§ **Input for this task**
•••••

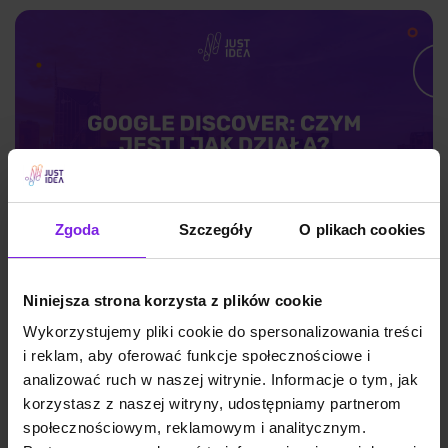
Zgoda
Szczegóły
O plikach cookies
Niniejsza strona korzysta z plików cookie
Google Discover: czym jest i jak działa?
Wykorzystujemy pliki cookie do spersonalizowania treści
i reklam, aby oferować funkcje społecznościowe i
analizować ruch w naszej witrynie. Informacje o tym, jak
korzystasz z naszej witryny, udostępniamy partnerom
SEO
społecznościowym, reklamowym i analitycznym.
Wojciech Wabno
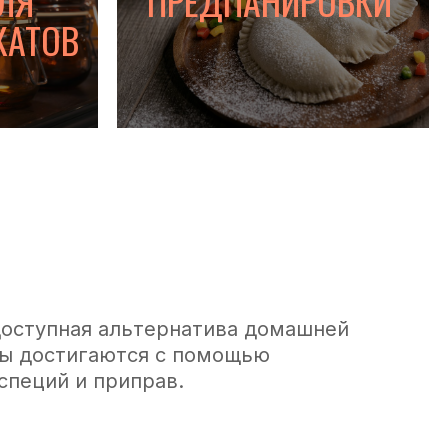
ЛЯ
ПРЕДПАНИРОВКИ
КАТОВ
оступная альтернатива домашней
ы достигаются с помощью
специй и приправ.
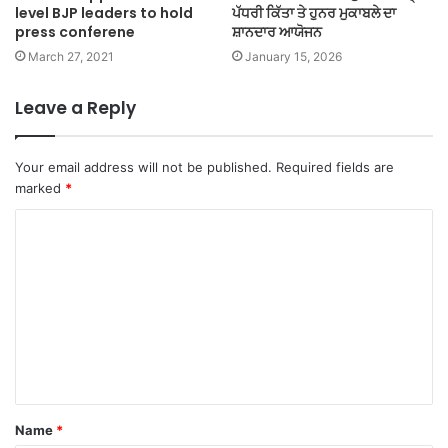
level BJP leaders to hold
ਪੱਧਰੀ ਕਿੱਤਾ ਤੇ ਹੁਨਰ ਮੁਕਾਬਲੇ ਦਾ
press conferene
ਸ਼ਾਨਦਾਰ ਆਯੋਜਨ
March 27, 2021
January 15, 2026
Leave a Reply
Your email address will not be published.
Required fields are
marked
*
C
o
m
m
e
n
t
Name
*
*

•••••

§ **Assignment**
Looking at the records above, say how many lines contain the string "naszej". Give the number and no other words.

§ **Output for this task**
2